Records from a collection:
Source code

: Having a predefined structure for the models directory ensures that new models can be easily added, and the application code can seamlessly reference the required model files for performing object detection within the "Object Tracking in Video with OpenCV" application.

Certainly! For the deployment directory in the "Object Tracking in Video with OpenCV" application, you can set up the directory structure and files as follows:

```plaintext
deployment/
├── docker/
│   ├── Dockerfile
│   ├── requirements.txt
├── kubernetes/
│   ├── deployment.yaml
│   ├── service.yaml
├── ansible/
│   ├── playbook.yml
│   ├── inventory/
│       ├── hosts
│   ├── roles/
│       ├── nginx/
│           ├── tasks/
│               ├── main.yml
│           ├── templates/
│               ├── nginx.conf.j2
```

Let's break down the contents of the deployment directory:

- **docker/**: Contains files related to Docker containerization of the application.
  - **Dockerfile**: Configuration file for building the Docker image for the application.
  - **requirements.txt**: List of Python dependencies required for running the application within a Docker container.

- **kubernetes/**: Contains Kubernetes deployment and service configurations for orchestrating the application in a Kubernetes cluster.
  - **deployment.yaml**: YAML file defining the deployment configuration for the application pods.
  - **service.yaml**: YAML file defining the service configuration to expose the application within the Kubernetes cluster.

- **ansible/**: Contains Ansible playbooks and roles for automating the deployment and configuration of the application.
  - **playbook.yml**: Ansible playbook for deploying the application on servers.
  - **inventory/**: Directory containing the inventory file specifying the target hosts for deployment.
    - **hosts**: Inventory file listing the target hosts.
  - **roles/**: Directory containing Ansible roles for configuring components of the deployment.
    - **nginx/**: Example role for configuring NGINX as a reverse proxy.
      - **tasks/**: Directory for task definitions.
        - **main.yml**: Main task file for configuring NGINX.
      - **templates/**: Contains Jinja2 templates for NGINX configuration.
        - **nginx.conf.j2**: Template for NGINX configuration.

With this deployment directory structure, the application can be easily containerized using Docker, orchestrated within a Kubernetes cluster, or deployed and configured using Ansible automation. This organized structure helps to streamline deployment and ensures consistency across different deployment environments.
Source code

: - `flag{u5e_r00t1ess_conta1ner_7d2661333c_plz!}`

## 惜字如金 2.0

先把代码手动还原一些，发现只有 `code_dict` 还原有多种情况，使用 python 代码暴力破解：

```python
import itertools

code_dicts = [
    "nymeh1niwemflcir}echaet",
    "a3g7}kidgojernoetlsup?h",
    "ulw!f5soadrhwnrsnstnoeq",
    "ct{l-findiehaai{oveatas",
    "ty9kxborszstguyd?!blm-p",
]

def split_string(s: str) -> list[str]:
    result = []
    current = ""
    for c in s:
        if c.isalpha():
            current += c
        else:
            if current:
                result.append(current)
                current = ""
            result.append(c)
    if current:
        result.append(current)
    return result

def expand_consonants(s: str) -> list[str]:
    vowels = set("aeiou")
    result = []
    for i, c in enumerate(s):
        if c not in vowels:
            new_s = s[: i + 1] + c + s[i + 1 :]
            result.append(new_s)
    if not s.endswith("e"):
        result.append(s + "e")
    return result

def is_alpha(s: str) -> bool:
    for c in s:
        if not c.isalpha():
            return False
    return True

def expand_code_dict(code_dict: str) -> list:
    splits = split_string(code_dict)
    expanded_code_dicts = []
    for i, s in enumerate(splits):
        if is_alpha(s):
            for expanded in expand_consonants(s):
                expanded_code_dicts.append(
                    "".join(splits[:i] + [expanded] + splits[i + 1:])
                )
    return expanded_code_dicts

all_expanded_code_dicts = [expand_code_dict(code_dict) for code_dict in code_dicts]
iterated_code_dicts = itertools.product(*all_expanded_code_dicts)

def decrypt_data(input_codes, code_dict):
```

■ **Problem details**:
Give the records again, exactly as they appear.

■ **Written response**:
Source code

: Having a predefined structure for the models directory ensures that new models can be easily added, and the application code can seamlessly reference the required model files for performing object detection within the "Object Tracking in Video with OpenCV" application.

Certainly! For the deployment directory in the "Object Tracking in Video with OpenCV" application, you can set up the directory structure and files as follows:

```plaintext
deployment/
├── docker/
│   ├── Dockerfile
│   ├── requirements.txt
├── kubernetes/
│   ├── deployment.yaml
│   ├── service.yaml
├── ansible/
│   ├── playbook.yml
│   ├── inventory/
│       ├── hosts
│   ├── roles/
│       ├── nginx/
│           ├── tasks/
│               ├── main.yml
│           ├── templates/
│               ├── nginx.conf.j2
```

Let's break down the contents of the deployment directory:

- **docker/**: Contains files related to Docker containerization of the application.
  - **Dockerfile**: Configuration file for building the Docker image for the application.
  - **requirements.txt**: List of Python dependencies required for running the application within a Docker container.

- **kubernetes/**: Contains Kubernetes deployment and service configurations for orchestrating the application in a Kubernetes cluster.
  - **deployment.yaml**: YAML file defining the deployment configuration for the application pods.
  - **service.yaml**: YAML file defining the service configuration to expose the application within the Kubernetes cluster.

- **ansible/**: Contains Ansible playbooks and roles for automating the deployment and configuration of the application.
  - **playbook.yml**: Ansible playbook for deploying the application on servers.
  - **inventory/**: Directory containing the inventory file specifying the target hosts for deployment.
    - **hosts**: Inventory file listing the target hosts.
  - **roles/**: Directory containing Ansible roles for configuring components of the deployment.
    - **nginx/**: Example role for configuring NGINX as a reverse proxy.
      - **tasks/**: Directory for task definitions.
        - **main.yml**: Main task file for configuring NGINX.
      - **templates/**: Contains Jinja2 templates for NGINX configuration.
        - **nginx.conf.j2**: Template for NGINX configuration.

With this deployment directory structure, the application can be easily containerized using Docker, orchestrated within a Kubernetes cluster, or deployed and configured using Ansible automation. This organized structure helps to streamline deployment and ensures consistency across different deployment environments.
Source code

: - `flag{u5e_r00t1ess_conta1ner_7d2661333c_plz!}`

## 惜字如金 2.0

先把代码手动还原一些，发现只有 `code_dict` 还原有多种情况，使用 python 代码暴力破解：

```python
import itertools

code_dicts = [
    "nymeh1niwemflcir}echaet",
    "a3g7}kidgojernoetlsup?h",
    "ulw!f5soadrhwnrsnstnoeq",
    "ct{l-findiehaai{oveatas",
    "ty9kxborszstguyd?!blm-p",
]

def split_string(s: str) -> list[str]:
    result = []
    current = ""
    for c in s:
        if c.isalpha():
            current += c
        else:
            if current:
                result.append(current)
                current = ""
            result.append(c)
    if current:
        result.append(current)
    return result

def expand_consonants(s: str) -> list[str]:
    vowels = set("aeiou")
    result = []
    for i, c in enumerate(s):
        if c not in vowels:
            new_s = s[: i + 1] + c + s[i + 1 :]
            result.append(new_s)
    if not s.endswith("e"):
        result.append(s + "e")
    return result

def is_alpha(s: str) -> bool:
    for c in s:
        if not c.isalpha():
            return False
    return True

def expand_code_dict(code_dict: str) -> list:
    splits = split_string(code_dict)
    expanded_code_dicts = []
    for i, s in enumerate(splits):
        if is_alpha(s):
            for expanded in expand_consonants(s):
                expanded_code_dicts.append(
                    "".join(splits[:i] + [expanded] + splits[i + 1:])
                )
    return expanded_code_dicts

all_expanded_code_dicts = [expand_code_dict(code_dict) for code_dict in code_dicts]
iterated_code_dicts = itertools.product(*all_expanded_code_dicts)

def decrypt_data(input_codes, code_dict):
```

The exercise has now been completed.